Beebe: Anxiety high at governors meeting

— Arkansas Gov. Mike Beebe, who arrived in Washington on Friday for the National Governors Association’s annual winter meeting, contrasted his situation with that of many of his fellow state executives, who he said are “pulling their hair out,” as they try to grapple with large budget shortfalls and vexing policy disputes.

As they meet in Washington, “there is a lot of unrest back in the state capitols,” said Beebe, a Democrat.

“They’re worried about coming out of this recession. They’re worried about a federal government shutdown,” he said. “They’re worried about how long it’s going to take to restore all those job losses that most of those states incurred over the course of the last 2 1/2 or three years.”

Spending cuts in education and public infrastructure threaten states in the long-term, wrote Michael Greenstone and Bruce Katz in a preview of the governors’ meeting for the Brookings Institution, a left-of-center Washington research and advocacy group.

“The crisis in state budgets and the requirement that they balance budgets each year threatens to compound this - forcing cuts in critical public investment projects that determine our future prosperity, and that of our children.”

Still, cuts are necessary, they wrote, even if they are made to public employees’ compensation.

“Policymakers cannot continue to promise retirement packages, for example,that will consume budgets at the expense of other critical investments.”

In Indiana and Wisconsin, the budget showdowns and fights over the public employees’ collective-bargaining rights have ground the legislative process to a halt, amid spirited demonstrations in those states’ capitols.

Beebe, on the other hand, sent a budget to the General Assembly that called for funding increases in higher education, public schools and the state prison system.

In an interview at the Pennsylvania Avenue hotel where the meeting is being held, Beebe said “we walk down the hallways here, not smug, because we don’t enjoy anybody else’s pain and we wish the best for all our sister states, but it creates a lot of pride and some degree of satisfaction we’re not in that same ship.”

On Friday, Beebe missed a meeting with Democratic governors and President Barack Obama because his flight was delayed. He did attend a discussion with several business leaders, including chief executives from Northrop Grumman and Discovery.

Beebe will chair a meeting of the governor’s natural-resources committee this weekend.

On Sunday, he plans to attend dinner at the White House with the other governors.
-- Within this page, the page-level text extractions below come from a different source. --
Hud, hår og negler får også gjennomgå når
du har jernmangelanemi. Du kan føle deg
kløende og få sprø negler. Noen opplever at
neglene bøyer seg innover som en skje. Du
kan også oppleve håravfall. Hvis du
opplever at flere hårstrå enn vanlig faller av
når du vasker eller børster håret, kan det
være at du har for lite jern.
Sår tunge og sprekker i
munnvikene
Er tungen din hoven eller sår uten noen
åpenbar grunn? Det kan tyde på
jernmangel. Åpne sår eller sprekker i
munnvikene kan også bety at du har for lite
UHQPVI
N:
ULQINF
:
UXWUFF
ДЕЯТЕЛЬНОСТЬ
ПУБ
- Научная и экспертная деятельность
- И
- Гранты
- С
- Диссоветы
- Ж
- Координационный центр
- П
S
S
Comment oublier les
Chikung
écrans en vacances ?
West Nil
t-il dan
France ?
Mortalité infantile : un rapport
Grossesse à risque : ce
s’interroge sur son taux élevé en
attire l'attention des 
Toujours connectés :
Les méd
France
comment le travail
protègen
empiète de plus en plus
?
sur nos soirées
On Monday, Beebe and Arkansas state health officials plan to meet with Secretary of Health and Human Services Kathleen Sebelius to discuss Beebe’s plan to move from a fee-for-service payment system for Medicaid.

He said Sebelius sounded “enthusiastic” about the possibility of trying to “utilize Arkansas as an example of how we can contain healthcare costs and still address quality by new models of payment.”
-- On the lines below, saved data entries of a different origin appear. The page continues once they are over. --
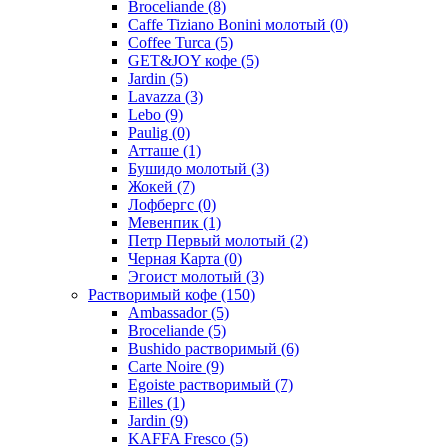
Broceliande
(8)
Caffe Tiziano Bonini молотый
(0)
Coffee Turca
(5)
GET&JOY кофе
(5)
Jardin
(5)
Lavazza
(3)
Lebo
(9)
Paulig
(0)
Атташе
(1)
Бушидо молотый
(3)
Жокей
(7)
Лофбергс
(0)
Мевенпик
(1)
Петр Первый молотый
(2)
Черная Карта
(0)
Эгоист молотый
(3)
Растворимый кофе
(150)
Ambassador
(5)
Broceliande
(5)
Bushido растворимый
(6)
Carte Noire
(9)
Egoiste растворимый
(7)
Eilles
(1)
Jardin
(9)
KAFFA Fresco
(5)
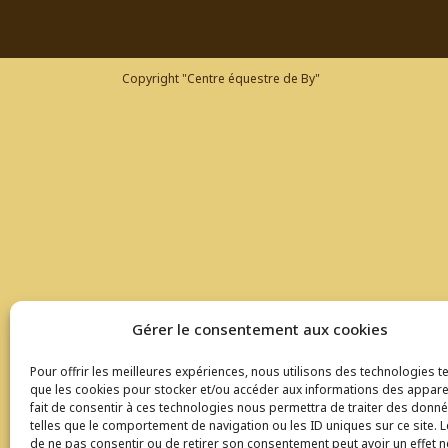
Copyright "Centre équestre de By"
Gérer le consentement aux cookies
Pour offrir les meilleures expériences, nous utilisons des technologies te
que les cookies pour stocker et/ou accéder aux informations des apparei
fait de consentir à ces technologies nous permettra de traiter des donn
telles que le comportement de navigation ou les ID uniques sur ce site. Le
de ne pas consentir ou de retirer son consentement peut avoir un effet n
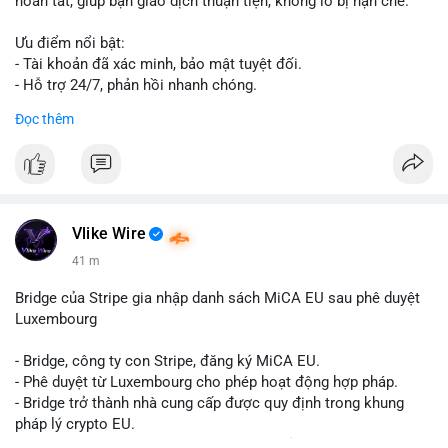
hoàn tất, giúp bạn giao dịch thuận tiện, không lo bị hạn chế.
Ưu điểm nổi bật:
- Tài khoản đã xác minh, bảo mật tuyệt đối.
- Hỗ trợ 24/7, phản hồi nhanh chóng.
- Giao dịch minh bạch, đáng tin cậy.
Đọc thêm
Liên hệ ngay để được tư vấn và sở hữu tài khoản ngay hôm
nay:
📞 WhatsApp: +1 660 215-8938
✈️ Telegram: @localpvashop
📧 Email: localpvashop@gmail.com
Vlike Wire
41 m
Bridge của Stripe gia nhập danh sách MiCA EU sau phê duyệt
Luxembourg
- Bridge, công ty con Stripe, đăng ký MiCA EU.
- Phê duyệt từ Luxembourg cho phép hoạt động hợp pháp.
- Bridge trở thành nhà cung cấp được quy định trong khung
pháp lý crypto EU.
- Tác động: tăng tính minh bạch, uy tín, mở rộng dịch vụ crypto.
Beebe said that he was confident that Congress would agree to a budget plan for the remainder of the current fiscal year and avoid a federal government shutdown.
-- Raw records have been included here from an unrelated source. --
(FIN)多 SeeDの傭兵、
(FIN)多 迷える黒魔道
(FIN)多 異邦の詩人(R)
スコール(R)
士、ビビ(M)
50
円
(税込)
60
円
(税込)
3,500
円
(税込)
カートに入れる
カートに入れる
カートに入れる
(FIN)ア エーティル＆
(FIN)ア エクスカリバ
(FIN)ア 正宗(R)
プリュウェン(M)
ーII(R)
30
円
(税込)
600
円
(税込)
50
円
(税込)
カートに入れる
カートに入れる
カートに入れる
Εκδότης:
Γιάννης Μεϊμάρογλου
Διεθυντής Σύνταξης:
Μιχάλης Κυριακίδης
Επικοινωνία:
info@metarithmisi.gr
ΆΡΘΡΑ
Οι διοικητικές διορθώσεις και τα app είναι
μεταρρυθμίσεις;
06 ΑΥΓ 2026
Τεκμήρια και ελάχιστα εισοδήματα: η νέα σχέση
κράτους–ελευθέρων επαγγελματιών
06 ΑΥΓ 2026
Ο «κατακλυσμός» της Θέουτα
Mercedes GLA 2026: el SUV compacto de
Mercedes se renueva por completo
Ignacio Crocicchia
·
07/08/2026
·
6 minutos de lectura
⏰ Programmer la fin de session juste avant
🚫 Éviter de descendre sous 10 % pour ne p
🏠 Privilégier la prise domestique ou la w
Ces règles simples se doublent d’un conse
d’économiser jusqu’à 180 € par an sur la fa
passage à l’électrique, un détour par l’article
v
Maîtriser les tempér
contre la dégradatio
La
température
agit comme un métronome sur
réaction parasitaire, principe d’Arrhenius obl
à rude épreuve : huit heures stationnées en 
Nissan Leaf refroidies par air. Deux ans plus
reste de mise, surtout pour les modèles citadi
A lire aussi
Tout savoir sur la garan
Last week, the House passed a spending plan that the Senate will consider when it returns to business Monday.

The House legislation contains $62 billion in spending cuts that have been slammed by Democratic Senate leaders and resulted in a veto threat by Obama.

“Shutting down the government is a pretty drastic remedy,” Beebe said. “It hurts people. Hopefully these folks have enough understanding about the importance of working together that they’ll put that first rather than whatever their political differences are.”